On top of shutdown, food stamp stimulus ending
A temporary increase in food stamps expires Oct. 31, meaning for millions of Americans, the benefits that help put food on the table won’t stretch as far as they have for the past four years.
Food stamps – actually the Supplemental Nutrition Assistance Program – go to 47 million Americans a month, almost half of them children and teenagers.
Starting in 2009, the federal stimulus pumped $45.2 billion into SNAP, increasing what would have been a monthly benefit of $588 a month to $668 for an average household of four.
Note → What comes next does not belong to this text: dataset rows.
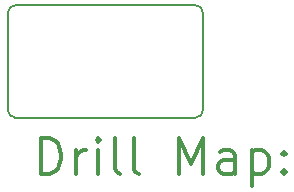
<source format=gbr>
%FSLAX45Y45*%
G04 Gerber Fmt 4.5, Leading zero omitted, Abs format (unit mm)*
G04 Created by KiCad (PCBNEW (5.0.2)-1) date 30.01.2020 16:06:45*
%MOMM*%
%LPD*%
G01*
G04 APERTURE LIST*
%ADD10C,0.150000*%
%ADD11C,0.200000*%
%ADD12C,0.300000*%
G04 APERTURE END LIST*
D10*
X15240000Y-6223000D02*
G75*
G02X15176500Y-6286500I-63500J0D01*
G01*
D11*
X15240000Y-5397500D02*
X15240000Y-6223000D01*
D10*
X15176500Y-5334000D02*
G75*
G02X15240000Y-5397500I0J-63500D01*
G01*
D11*
X13652500Y-6286500D02*
X15176500Y-6286500D01*
D10*
X13589000Y-5397500D02*
G75*
G02X13652500Y-5334000I63500J0D01*
G01*
X13652500Y-6286500D02*
G75*
G02X13589000Y-6223000I0J63500D01*
G01*
X13589000Y-5397500D02*
X13589000Y-6223000D01*
D11*
X13652500Y-5334000D02*
X15176500Y-5334000D01*
D11*
D12*
X13867928Y-6762214D02*
X13867928Y-6462214D01*
X13939357Y-6462214D01*
X13982214Y-6476500D01*
X14010786Y-6505071D01*
X14025071Y-6533643D01*
X14039357Y-6590786D01*
X14039357Y-6633643D01*
X14025071Y-6690786D01*
X14010786Y-6719357D01*
X13982214Y-6747929D01*
X13939357Y-6762214D01*
X13867928Y-6762214D01*
X14167928Y-6762214D02*
X14167928Y-6562214D01*
X14167928Y-6619357D02*
X14182214Y-6590786D01*
X14196500Y-6576500D01*
X14225071Y-6562214D01*
X14253643Y-6562214D01*
X14353643Y-6762214D02*
X14353643Y-6562214D01*
X14353643Y-6462214D02*
X14339357Y-6476500D01*
X14353643Y-6490786D01*
X14367928Y-6476500D01*
X14353643Y-6462214D01*
X14353643Y-6490786D01*
X14539357Y-6762214D02*
X14510786Y-6747929D01*
X14496500Y-6719357D01*
X14496500Y-6462214D01*
X14696500Y-6762214D02*
X14667928Y-6747929D01*
X14653643Y-6719357D01*
X14653643Y-6462214D01*
X15039357Y-6762214D02*
X15039357Y-6462214D01*
X15139357Y-6676500D01*
X15239357Y-6462214D01*
X15239357Y-6762214D01*
X15510786Y-6762214D02*
X15510786Y-6605071D01*
X15496500Y-6576500D01*
X15467928Y-6562214D01*
X15410786Y-6562214D01*
X15382214Y-6576500D01*
X15510786Y-6747929D02*
X15482214Y-6762214D01*
X15410786Y-6762214D01*
X15382214Y-6747929D01*
X15367928Y-6719357D01*
X15367928Y-6690786D01*
X15382214Y-6662214D01*
X15410786Y-6647929D01*
X15482214Y-6647929D01*
X15510786Y-6633643D01*
X15653643Y-6562214D02*
X15653643Y-6862214D01*
X15653643Y-6576500D02*
X15682214Y-6562214D01*
X15739357Y-6562214D01*
X15767928Y-6576500D01*
X15782214Y-6590786D01*
X15796500Y-6619357D01*
X15796500Y-6705071D01*
X15782214Y-6733643D01*
X15767928Y-6747929D01*
X15739357Y-6762214D01*
X15682214Y-6762214D01*
X15653643Y-6747929D01*
X15925071Y-6733643D02*
X15939357Y-6747929D01*
X15925071Y-6762214D01*
X15910786Y-6747929D01*
X15925071Y-6733643D01*
X15925071Y-6762214D01*
X15925071Y-6576500D02*
X15939357Y-6590786D01*
X15925071Y-6605071D01*
X15910786Y-6590786D01*
X15925071Y-6576500D01*
X15925071Y-6605071D01*
M02*

</source>
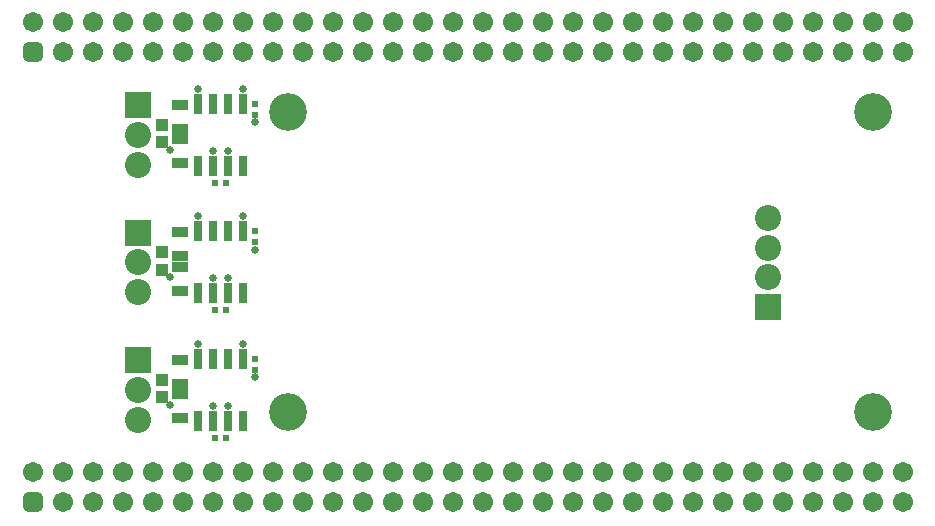
<source format=gts>
G04*
G04 #@! TF.GenerationSoftware,Altium Limited,Altium Designer,26.1.1 (7)*
G04*
G04 Layer_Color=8388736*
%FSLAX44Y44*%
%MOMM*%
G71*
G04*
G04 #@! TF.SameCoordinates,9E97019B-2CEB-4017-89FE-32B60DA2A515*
G04*
G04*
G04 #@! TF.FilePolarity,Negative*
G04*
G01*
G75*
%ADD10R,0.8032X1.8032*%
%ADD11R,1.4532X0.9032*%
%ADD12R,1.0032X1.0032*%
%ADD13R,0.6000X0.6000*%
%ADD14R,0.6000X0.6000*%
%ADD15C,1.7032*%
G04:AMPARAMS|DCode=16|XSize=1.7032mm|YSize=1.7032mm|CornerRadius=0.4766mm|HoleSize=0mm|Usage=FLASHONLY|Rotation=0.000|XOffset=0mm|YOffset=0mm|HoleType=Round|Shape=RoundedRectangle|*
%AMROUNDEDRECTD16*
21,1,1.7032,0.7500,0,0,0.0*
21,1,0.7500,1.7032,0,0,0.0*
1,1,0.9532,0.3750,-0.3750*
1,1,0.9532,-0.3750,-0.3750*
1,1,0.9532,-0.3750,0.3750*
1,1,0.9532,0.3750,0.3750*
%
%ADD16ROUNDEDRECTD16*%
%ADD17C,2.2032*%
%ADD18R,2.2032X2.2032*%
%ADD19C,3.2032*%
%ADD20C,0.6532*%
D10*
X-558800Y-337400D02*
D03*
X-571500D02*
D03*
X-584200D02*
D03*
X-596900D02*
D03*
X-558800Y-284900D02*
D03*
X-571500D02*
D03*
X-584200D02*
D03*
X-596900D02*
D03*
X-558800Y-229450D02*
D03*
X-571500D02*
D03*
X-584200D02*
D03*
X-596900D02*
D03*
X-558800Y-176950D02*
D03*
X-571500D02*
D03*
X-584200D02*
D03*
X-596900D02*
D03*
X-558800Y-121500D02*
D03*
X-571500D02*
D03*
X-584200D02*
D03*
X-596900D02*
D03*
X-558800Y-69000D02*
D03*
X-571500D02*
D03*
X-584200D02*
D03*
X-596900D02*
D03*
D11*
X-612140Y-305750D02*
D03*
Y-285750D02*
D03*
Y-314960D02*
D03*
Y-334960D02*
D03*
Y-207010D02*
D03*
Y-227010D02*
D03*
Y-197800D02*
D03*
Y-177800D02*
D03*
Y-99060D02*
D03*
Y-119060D02*
D03*
Y-89850D02*
D03*
Y-69850D02*
D03*
D12*
X-627380Y-302380D02*
D03*
Y-317380D02*
D03*
Y-194430D02*
D03*
Y-209430D02*
D03*
Y-86480D02*
D03*
Y-101480D02*
D03*
D13*
X-548640Y-293900D02*
D03*
Y-284900D02*
D03*
Y-185950D02*
D03*
Y-176950D02*
D03*
Y-78000D02*
D03*
Y-69000D02*
D03*
D14*
X-582350Y-351790D02*
D03*
X-573350D02*
D03*
X-582350Y-243840D02*
D03*
X-573350D02*
D03*
X-582350Y-135890D02*
D03*
X-573350D02*
D03*
D15*
X0Y0D02*
D03*
X-25400D02*
D03*
X-50800D02*
D03*
X-76200D02*
D03*
X-101600D02*
D03*
X-127000D02*
D03*
X-152400D02*
D03*
X-177800D02*
D03*
X-203200D02*
D03*
X0Y-25400D02*
D03*
X-25400D02*
D03*
X-50800D02*
D03*
X-76200D02*
D03*
X-101600D02*
D03*
X-127000D02*
D03*
X-152400D02*
D03*
X-177800D02*
D03*
X-203200D02*
D03*
X-228600Y0D02*
D03*
X-254000D02*
D03*
X-228600Y-25400D02*
D03*
X-254000D02*
D03*
X-330200Y0D02*
D03*
Y-25400D02*
D03*
X-355600Y0D02*
D03*
Y-25400D02*
D03*
X-406400Y0D02*
D03*
Y-25400D02*
D03*
X-533400Y0D02*
D03*
Y-25400D02*
D03*
X-584200Y0D02*
D03*
Y-25400D02*
D03*
X-635000Y0D02*
D03*
Y-25400D02*
D03*
X-685800Y0D02*
D03*
Y-25400D02*
D03*
X-711200Y0D02*
D03*
Y-25400D02*
D03*
X-736600Y0D02*
D03*
X-660400Y-25400D02*
D03*
Y0D02*
D03*
X-609600Y-25400D02*
D03*
Y0D02*
D03*
X-558800Y-25400D02*
D03*
Y0D02*
D03*
X-508000Y-25400D02*
D03*
Y0D02*
D03*
X-482600Y-25400D02*
D03*
Y0D02*
D03*
X-457200Y-25400D02*
D03*
Y0D02*
D03*
X-431800Y-25400D02*
D03*
Y0D02*
D03*
X-381000Y-25400D02*
D03*
Y0D02*
D03*
X-304800Y-25400D02*
D03*
X-279400D02*
D03*
X-304800Y0D02*
D03*
X-279400D02*
D03*
X0Y-381000D02*
D03*
X-25400D02*
D03*
X-50800D02*
D03*
X-76200D02*
D03*
X-101600D02*
D03*
X-127000D02*
D03*
X-152400D02*
D03*
X-177800D02*
D03*
X-203200D02*
D03*
X0Y-406400D02*
D03*
X-25400D02*
D03*
X-50800D02*
D03*
X-76200D02*
D03*
X-101600D02*
D03*
X-127000D02*
D03*
X-152400D02*
D03*
X-177800D02*
D03*
X-203200D02*
D03*
X-228600Y-381000D02*
D03*
X-254000D02*
D03*
X-228600Y-406400D02*
D03*
X-254000D02*
D03*
X-330200Y-381000D02*
D03*
Y-406400D02*
D03*
X-355600Y-381000D02*
D03*
Y-406400D02*
D03*
X-406400Y-381000D02*
D03*
Y-406400D02*
D03*
X-533400Y-381000D02*
D03*
Y-406400D02*
D03*
X-584200Y-381000D02*
D03*
Y-406400D02*
D03*
X-635000Y-381000D02*
D03*
Y-406400D02*
D03*
X-685800Y-381000D02*
D03*
Y-406400D02*
D03*
X-711200Y-381000D02*
D03*
Y-406400D02*
D03*
X-736600Y-381000D02*
D03*
X-660400Y-406400D02*
D03*
Y-381000D02*
D03*
X-609600Y-406400D02*
D03*
Y-381000D02*
D03*
X-558800Y-406400D02*
D03*
Y-381000D02*
D03*
X-508000Y-406400D02*
D03*
Y-381000D02*
D03*
X-482600Y-406400D02*
D03*
Y-381000D02*
D03*
X-457200Y-406400D02*
D03*
Y-381000D02*
D03*
X-431800Y-406400D02*
D03*
Y-381000D02*
D03*
X-381000Y-406400D02*
D03*
Y-381000D02*
D03*
X-304800Y-406400D02*
D03*
X-279400D02*
D03*
X-304800Y-381000D02*
D03*
X-279400D02*
D03*
D16*
X-736600Y-25400D02*
D03*
Y-406400D02*
D03*
D17*
X-647700Y-336150D02*
D03*
Y-311150D02*
D03*
X-114300Y-215900D02*
D03*
Y-190900D02*
D03*
Y-165900D02*
D03*
X-647700Y-120250D02*
D03*
Y-95250D02*
D03*
Y-228200D02*
D03*
Y-203200D02*
D03*
D18*
Y-286150D02*
D03*
X-114300Y-240900D02*
D03*
X-647700Y-70250D02*
D03*
Y-178200D02*
D03*
D19*
X-520700Y-76200D02*
D03*
Y-330200D02*
D03*
X-25400D02*
D03*
Y-76200D02*
D03*
D20*
X-558800Y-272200D02*
D03*
Y-56300D02*
D03*
Y-164250D02*
D03*
X-596900Y-272200D02*
D03*
X-548640Y-300250D02*
D03*
X-571500Y-324700D02*
D03*
X-584200D02*
D03*
X-621030Y-323730D02*
D03*
Y-215780D02*
D03*
X-584200Y-216750D02*
D03*
X-571500D02*
D03*
X-548640Y-192300D02*
D03*
X-596900Y-164250D02*
D03*
Y-56300D02*
D03*
X-548640Y-84350D02*
D03*
X-571500Y-108800D02*
D03*
X-584200D02*
D03*
X-621030Y-107830D02*
D03*
M02*

</source>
In November, that same family will start getting $632 a month, about a 5 percent cut.
The benefits, which go to 1 in 7 Americans, fluctuate based on factors including food prices, inflation and income.
Families and providers worry the expiration of the stimulus bump comes at a particularly bad time:
– Though Census figures from September show poverty remains stuck at around 22 percent, in some states, including New Hampshire, the number of children living in poverty is climbing.
– The House voted to cut almost $4 billion a year from the roughly $80 billion-a-year program in an effort to find savings in the budget. A Senate bill would cut around $400 million a year.
– In cold weather states, even a slight decrease in the benefit can trigger a decision between heating and eating. Heating fuel prices are expected to increase this year too, the government warned this week.
And the program could face another shortfall if the government is shuttered past Nov. 1.
But the stimulus was never intended to be a permanent source of money, said former New Hampshire Sen. Judd Gregg. He opposed the stimulus, calling it at the time “a great deal of money not well spent.”
John Cochrane, a professor of finance at the University of Chicago’s Booth School of Business, also opposed the stimulus, saying it advanced the false assumption that “completely wasted federal spending helps the economy.”
He said that worries about people who need help were a legitimate concern but that food stamps create a disincentive to move to find a better job because recipients are worried they’ll lose the benefit.